## Directive
Return every line of the records that includes the string "Blumar".

Dataset items
Content starts

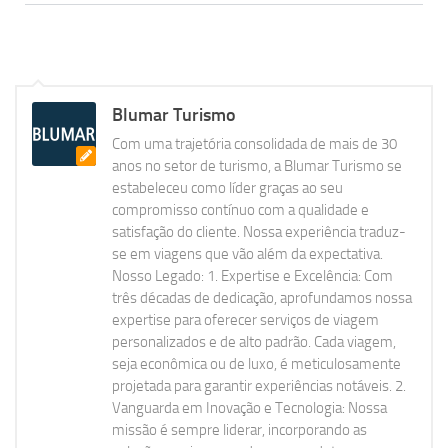
Blumar Turismo
Com uma trajetória consolidada de mais de 30
anos no setor de turismo, a Blumar Turismo se
estabeleceu como líder graças ao seu
compromisso contínuo com a qualidade e
satisfação do cliente. Nossa experiência traduz-
se em viagens que vão além da expectativa.
Nosso Legado: 1. Expertise e Excelência: Com
três décadas de dedicação, aprofundamos nossa
expertise para oferecer serviços de viagem
personalizados e de alto padrão. Cada viagem,
seja econômica ou de luxo, é meticulosamente
projetada para garantir experiências notáveis. 2.
Vanguarda em Inovação e Tecnologia: Nossa
missão é sempre liderar, incorporando as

Content ends

## Exercise answer
Blumar Turismo
anos no setor de turismo, a Blumar Turismo se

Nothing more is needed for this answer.